* Supplied material:

——

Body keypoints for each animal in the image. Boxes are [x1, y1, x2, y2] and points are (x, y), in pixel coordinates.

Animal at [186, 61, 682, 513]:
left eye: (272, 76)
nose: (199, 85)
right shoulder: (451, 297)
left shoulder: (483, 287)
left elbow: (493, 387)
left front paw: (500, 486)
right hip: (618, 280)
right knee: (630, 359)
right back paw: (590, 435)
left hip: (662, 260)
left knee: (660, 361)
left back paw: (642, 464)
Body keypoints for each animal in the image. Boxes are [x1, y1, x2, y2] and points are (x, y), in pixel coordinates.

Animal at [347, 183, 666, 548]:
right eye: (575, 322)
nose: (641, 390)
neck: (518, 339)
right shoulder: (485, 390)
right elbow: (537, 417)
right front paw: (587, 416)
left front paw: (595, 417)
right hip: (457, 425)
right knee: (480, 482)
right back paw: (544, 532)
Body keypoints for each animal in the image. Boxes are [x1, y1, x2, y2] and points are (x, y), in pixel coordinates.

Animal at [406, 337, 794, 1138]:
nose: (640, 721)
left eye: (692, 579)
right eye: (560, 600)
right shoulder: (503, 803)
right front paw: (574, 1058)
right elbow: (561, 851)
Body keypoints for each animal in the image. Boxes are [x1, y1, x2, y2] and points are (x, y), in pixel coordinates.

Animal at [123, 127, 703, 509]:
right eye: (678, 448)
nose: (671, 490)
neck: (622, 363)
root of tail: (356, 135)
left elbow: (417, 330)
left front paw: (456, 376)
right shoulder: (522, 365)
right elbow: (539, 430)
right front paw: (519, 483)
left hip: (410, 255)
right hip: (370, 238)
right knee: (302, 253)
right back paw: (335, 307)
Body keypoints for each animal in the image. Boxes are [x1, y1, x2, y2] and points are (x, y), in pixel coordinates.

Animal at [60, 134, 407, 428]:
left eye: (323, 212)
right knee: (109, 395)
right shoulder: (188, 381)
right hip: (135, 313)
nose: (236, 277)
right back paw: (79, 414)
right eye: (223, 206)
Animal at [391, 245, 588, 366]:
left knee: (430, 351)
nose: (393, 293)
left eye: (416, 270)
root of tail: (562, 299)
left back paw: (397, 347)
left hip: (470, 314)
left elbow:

——

* Exercise details: Please set down exactly the lines running from the one with "right shoulder: (188, 381)" to the last line of the entries above, both of them included, and no others.

* Response:
right shoulder: (188, 381)
right hip: (135, 313)
nose: (236, 277)
right back paw: (79, 414)
right eye: (223, 206)
Animal at [391, 245, 588, 366]:
left knee: (430, 351)
nose: (393, 293)
left eye: (416, 270)
root of tail: (562, 299)
left back paw: (397, 347)
left hip: (470, 314)
left elbow:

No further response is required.